Intel Announces MIC Xeon Phi For Exascale Computing


Introduction to Exascale.

At the International Supercomputing Conference today, Intel announced that Knights corner, the company's first commercial Many Integrated Core (MIC) product will ship commercially in 2012. The Descendent of the processor formerly known as Larrabee also gets a new brand name -- Xeon Phi.





The idea behind Intel's new push is that the highly efficient Xeon E5 architecture (eight-core Sandy Bridge on 32nm) fuels the basic x86 cluster, while the Many Integrated Core CPUs that grew out of the failed Larrabee GPU offer unparalleled performance scaling and break new ground.

The challenges Intel is trying to surmount are considerable. We've successfully pushed from teraflops to petaflops, but exaflops (or exascale computing) currently demands more processors and power than it's feasible to provide in the next 5-7 years. MIC is meant to hammer away at that barrier and create new opportunities for supercomputing deployments.
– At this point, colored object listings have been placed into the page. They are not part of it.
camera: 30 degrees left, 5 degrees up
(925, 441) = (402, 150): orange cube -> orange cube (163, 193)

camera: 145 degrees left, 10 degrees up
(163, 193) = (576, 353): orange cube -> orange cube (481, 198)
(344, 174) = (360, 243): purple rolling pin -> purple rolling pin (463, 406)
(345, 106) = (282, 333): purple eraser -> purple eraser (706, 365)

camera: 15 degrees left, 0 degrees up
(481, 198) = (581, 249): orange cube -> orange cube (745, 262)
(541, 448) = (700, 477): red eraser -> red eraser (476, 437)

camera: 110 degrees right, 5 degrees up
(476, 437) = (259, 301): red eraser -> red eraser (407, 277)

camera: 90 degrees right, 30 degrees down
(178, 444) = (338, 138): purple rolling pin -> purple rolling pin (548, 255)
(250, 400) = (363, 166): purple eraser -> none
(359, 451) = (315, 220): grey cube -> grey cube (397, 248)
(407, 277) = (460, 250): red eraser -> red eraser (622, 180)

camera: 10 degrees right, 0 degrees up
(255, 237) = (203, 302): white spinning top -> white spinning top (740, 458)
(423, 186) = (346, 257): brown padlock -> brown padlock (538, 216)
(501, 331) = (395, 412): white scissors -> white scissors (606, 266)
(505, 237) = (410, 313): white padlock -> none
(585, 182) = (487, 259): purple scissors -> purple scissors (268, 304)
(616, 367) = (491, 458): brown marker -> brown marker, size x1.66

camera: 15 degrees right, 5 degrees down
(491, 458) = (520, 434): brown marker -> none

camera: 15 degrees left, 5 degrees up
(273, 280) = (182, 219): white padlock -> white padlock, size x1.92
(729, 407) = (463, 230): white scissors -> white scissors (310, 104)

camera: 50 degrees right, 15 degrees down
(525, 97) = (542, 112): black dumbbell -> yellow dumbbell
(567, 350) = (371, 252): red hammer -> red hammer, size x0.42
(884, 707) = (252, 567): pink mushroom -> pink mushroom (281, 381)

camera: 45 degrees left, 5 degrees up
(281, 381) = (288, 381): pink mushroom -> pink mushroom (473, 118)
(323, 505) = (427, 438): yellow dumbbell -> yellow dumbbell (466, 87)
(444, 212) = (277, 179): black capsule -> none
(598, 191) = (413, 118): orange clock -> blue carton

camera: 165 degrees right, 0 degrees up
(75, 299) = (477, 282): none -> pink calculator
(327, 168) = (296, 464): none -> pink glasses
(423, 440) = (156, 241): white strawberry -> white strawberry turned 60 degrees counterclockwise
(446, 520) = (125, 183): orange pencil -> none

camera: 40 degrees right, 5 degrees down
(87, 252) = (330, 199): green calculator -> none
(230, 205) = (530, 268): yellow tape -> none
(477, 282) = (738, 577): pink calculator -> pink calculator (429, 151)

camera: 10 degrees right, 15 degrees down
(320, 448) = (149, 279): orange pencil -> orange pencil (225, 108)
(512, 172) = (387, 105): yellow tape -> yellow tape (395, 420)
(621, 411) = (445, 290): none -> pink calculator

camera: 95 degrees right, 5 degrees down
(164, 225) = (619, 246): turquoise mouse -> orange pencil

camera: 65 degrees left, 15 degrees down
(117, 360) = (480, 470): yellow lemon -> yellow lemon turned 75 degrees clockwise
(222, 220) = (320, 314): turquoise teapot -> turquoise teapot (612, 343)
Along with the brand name come some additional details. The Xeon Phi alone will deliver an estimated 800GFlops of double-precision floating point performance (the total figure of 1TFlop includes the two Xeon E5 processors in the system). The chip's 50 cores are fed by at least 8GB of onboard RAM; Intel hasn't yet announced if there will be multiple SKUs with different RAM counts. Nvidia's previous top-end Tesla board, the M2090, topped out at 665 GFlops of double-precision performance and 6GB of RAM. Team Green's recently announced K10 GPU, based on Kepler, offers 8GB of RAM but tops out at an anemic 190GFlops of double-precision floating point.